Help Debugging Mirrored Strategy with Loss going to NAN

I’ve been having a lot of difficulty getting distributed training to work as I would expect using mirrored strategy. This is the first tensorflow project I’ve been working on distributed training with. My project involves input data that is effectively an image into a general CNN (defined below). To accomplish this I’m using a general keras training loop (also defined below). The model trains without issues using a single GPU, but when I attempt the mirrored strategy my loss goes to nan. I’ve attempted using different optimizer and optimization settings (adjusting learning rate, epsilon), changing the activation function into the model’s softmax, removing regularization from my model, but all of my attempts have failed to result in progress. I’m considering writing my own training loop, but I would like to learn if there are any other options I can try as well to debug my issue.

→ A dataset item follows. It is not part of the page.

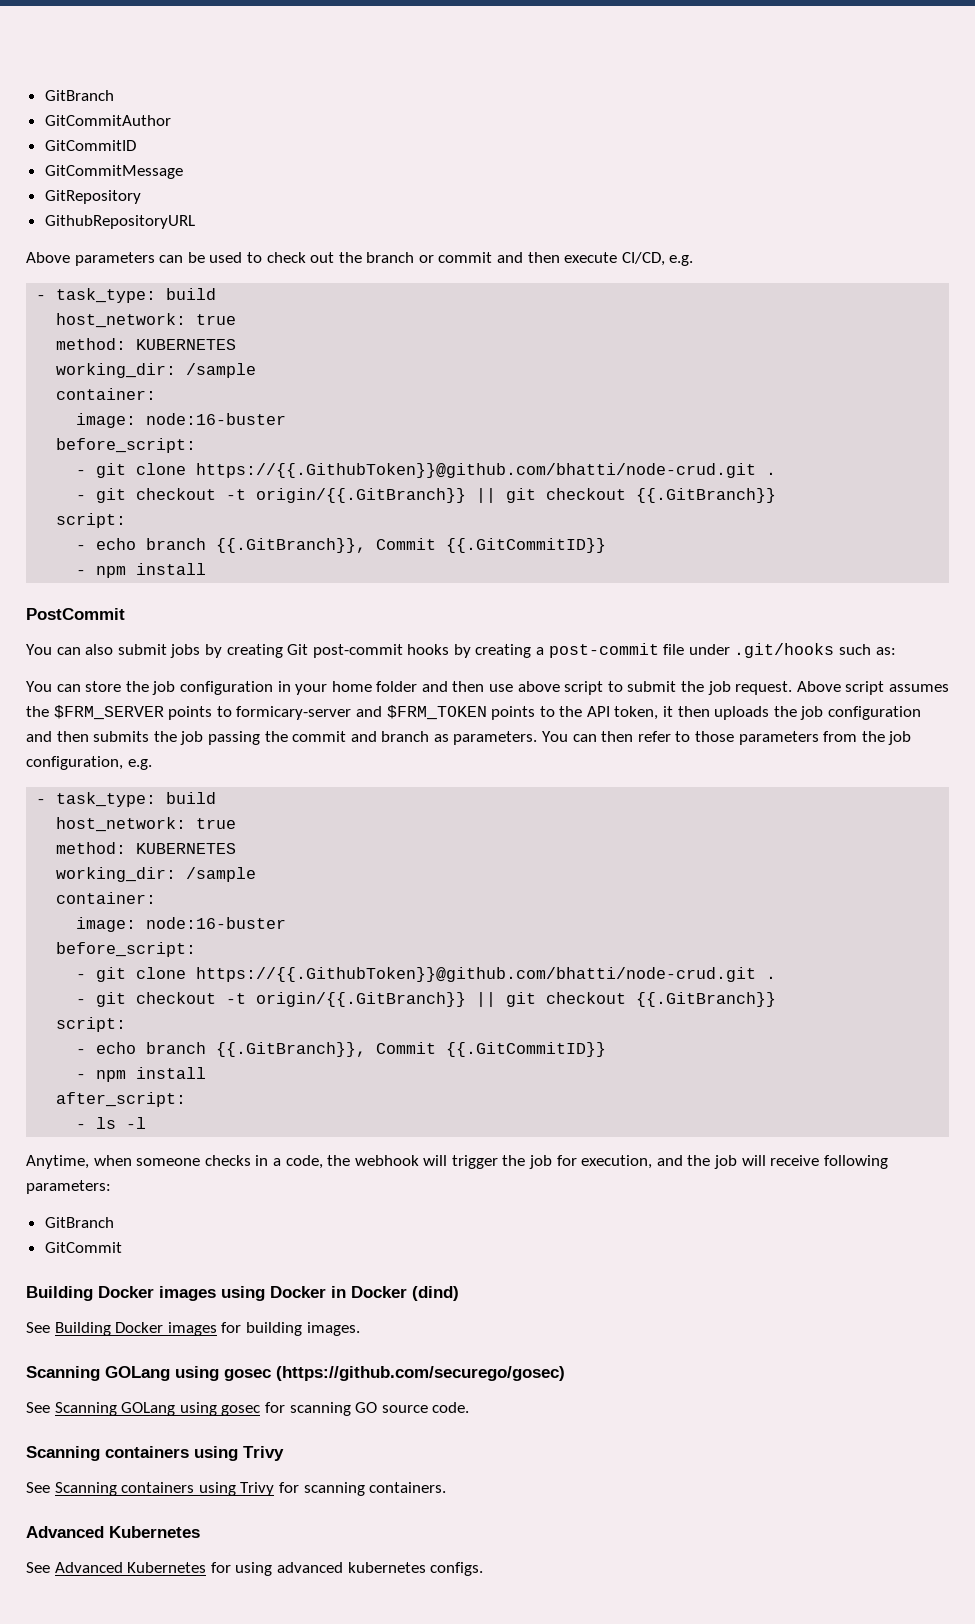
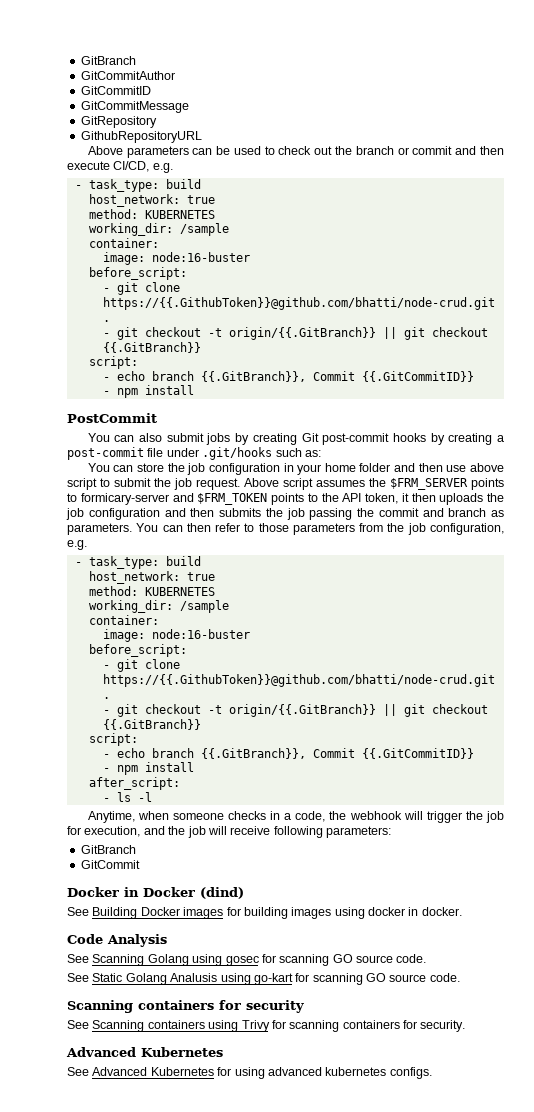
[26,1286,265,1301] Building Docker images using -> (140, 864) none
[306,1322,360,1336] [26,1366,565,1381] [26,1402,176,1416] images. // Scanning GOLang using gosec (https://github.com/securego/gosec) // See Scanning GOLang -> [291,907,462,919] [67,934,167,947] [67,954,189,966] images using docker in docker. // Code Analysis // See Scanning Golang
[26,1446,284,1461] // Scanning containers using Trivy -> [67,973,460,985] [67,1000,304,1013] // See Static Golang Analusis using go-kart for scanning GO source code. // Scanning containers for security
[369,1482,447,1493] containers. -> [342,1020,466,1032] containers for security.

model = keras.Sequential([
    keras.layers.Input(shape=input_shape),
    keras.layers.Conv2D(32, kernel_size=3, activation='relu',data_format='channels_last'),
    BatchNormalization(),
    keras.layers.MaxPool2D((2,2), data_format='channels_last'),
    keras.layers.Conv2D(64, kernel_size=3, activation='relu',data_format='channels_last'),
    BatchNormalization(),
    keras.layers.MaxPool2D((2,2), data_format='channels_last'),
    keras.layers.Conv2D(128, kernel_size=3, activation='relu',data_format='channels_last'),
    BatchNormalization(),
    keras.layers.MaxPool2D((2,2), data_format='channels_last'),
    keras.layers.Conv2D(128, kernel_size=3, activation='relu',data_format='channels_last'),
    BatchNormalization(),
    keras.layers.MaxPool2D((2,2), data_format='channels_last'),
    keras.layers.Conv2D(128, kernel_size=3, activation='relu',data_format='channels_last'),
    BatchNormalization(),
    keras.layers.MaxPool2D((2,2), data_format='channels_last'),
    keras.layers.Dropout(0.5),
    keras.layers.Flatten(),
    keras.layers.Dense(128, activation='relu'),
    keras.layers.Dense(64, activation='relu'),
    keras.layers.Dense(32, activation='relu'),
    keras.layers.Dense(2, activation='softmax')
])
with strategy.scope():
        from models.cnn.cnn import model

        model.summary()
        optimizer = optimization_helper.return_optimizer()
        loss_object = tf.keras.losses.CategoricalCrossentropy()
        metrics_list = [
            metrics.Precision(),
            metrics.CategoricalAccuracy(),
        ]

        earlystopping = callbacks.EarlyStopping(monitor = "val_loss", mode= "min",
                                                patience= optimization['early_stopping_patience'], restore_best_weights = True)

        scheduler = callbacks.ReduceLROnPlateau(monitor='val_loss', factor=optimization['scheduler_factor'],
                                                patience=optimization['scheduler_patience'], min_lr=optimization['scheduler_min_lr'], verbose=1)

        checkpointer = callbacks.ModelCheckpoint(filepath=os.path.join(results_dir, 'best_model_state.hdf5'),
                                                 verbose=1, save_best_only=True)

        callback_list = [
            earlystopping,
            scheduler,
            checkpointer
        ]

    model.compile(
        run_eagerly=False,
        optimizer=optimizer,
        loss=loss_object,
        metrics=metrics_list
    )


    steps_per_epoch = math.ceil(train_len/train_batch_size)
    steps_per_val = math.ceil(val_len/val_batch_size)

    history = model.fit(x=train_datasets,
                        validation_data=val_datasets,
                        steps_per_epoch=steps_per_epoch,
                        validation_steps=steps_per_val,
                        epochs=optimization['total_target_epochs'],
                        verbose=1,
                        callbacks = callback_list,
                        use_multiprocessing=False,
                        shuffle=True)